Bowden’s team capped an 11-0 season by defeating No. 11 Alabama but was ineligible for both the SEC title game and the national title game because of a postseason ban stemming from the NCAA investigation. Auburn was the only unbeaten team in college football that year but finished fourth in the final Associated Press poll as one-loss Florida State — coached by Bowden’s father — was crowned champion. Bowden’s winning streak reached 20 games when the Tigers began the following year 9-0, but that never stopped Bobby Bowden from teasing his son by reminding him, “Terry, you’re not even the best coach in your own family.”
Still, all that winning across 1993-94 infused Bowden’s program with the same recruiting boost Dykes is now experiencing at TCU. Suddenly, Bowden could elbow his way into Florida and compete with his father for some of the best high school players in the country at a time when wins equated to recruiting currency long before the dawn of Name, Image and Likeness.
“We began to get players because of our success,” Bowden said, “and then you start winning even more.”
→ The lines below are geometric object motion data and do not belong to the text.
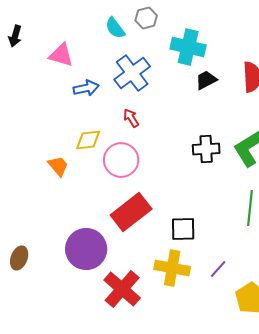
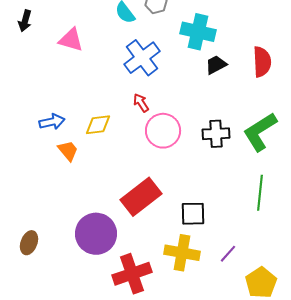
blue arrow: (86, 88) -> (52, 122), moved
pink circle: (121, 160) -> (163, 131), moved
red cross: (122, 289) -> (132, 274), turned 30

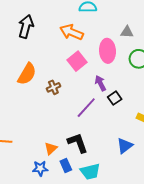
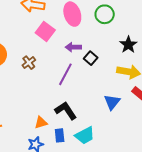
purple arrow: (100, 83) -> (73, 47), turned -49
orange triangle: (51, 148) -> (41, 123), turned 40
blue rectangle: (66, 165) -> (60, 135), turned 32

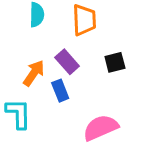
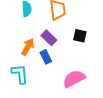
black square: (115, 62) -> (80, 36), turned 32

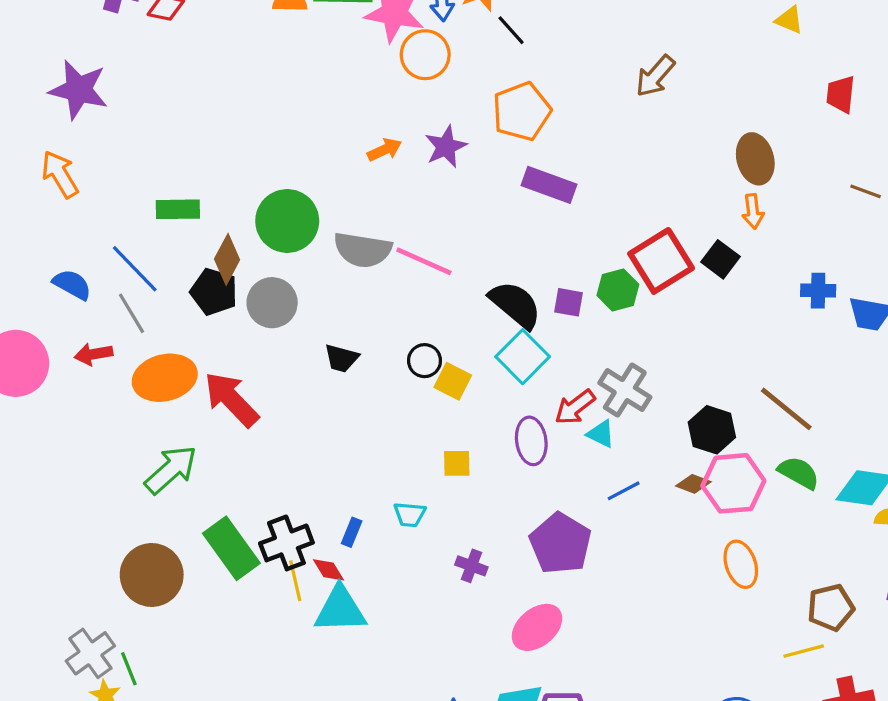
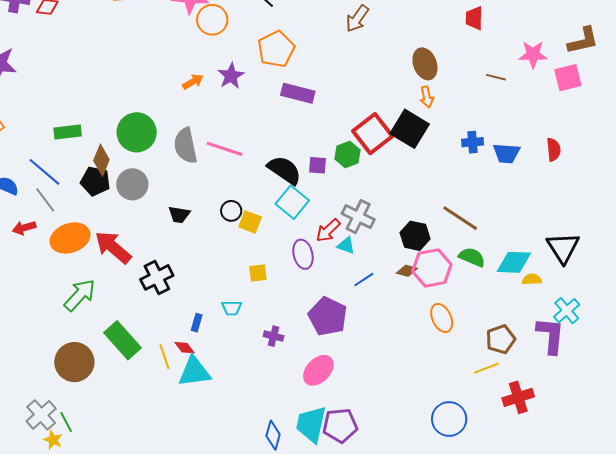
gray semicircle: (363, 250) -> (186, 146), turned 75
black square: (721, 259) -> (410, 129), size x1.6
black cross: (286, 543) -> (157, 277), moved

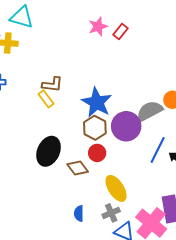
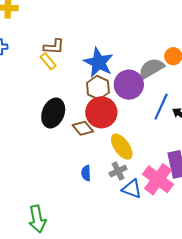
red circle: (97, 153) -> (101, 112), size x1.8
There’s an argument to be made that Dykes and the Horned Frogs are well-positioned to sustain the kind of success they’ve experienced this season, regardless of what happens against Georgia. The school’s admission to a Power 5 conference in 2012 has coalesced with impending playoff expansion, a new TV rights deal worth $2.28 billion, the looming departures of Big 12 stalwarts Oklahoma and Texas, an effective application of the transfer portal and a ceaseless supply of in-state recruiting prospects at an ideal moment in the sport.
Such potential reminds Bowden of when his father took over Florida State in 1976. The Seminoles had bottomed out after winning four games the previous three years combined to preempt Bobby Bowden’s incredible run that would span four decades. Bobby Bowden built his program on an elite recruiting base in Florida and rode that talent into the stratosphere with two national titles in seven seasons after FSU joined the Atlantic Coast Conference in 1992.
That’s the kind of potential people see at TCU. And now it falls on Dykes to move the chess pieces better than others.
“If you really look at the things that will allow you to be successful,” Bowden said, “boy, they are in the right place at the right time.”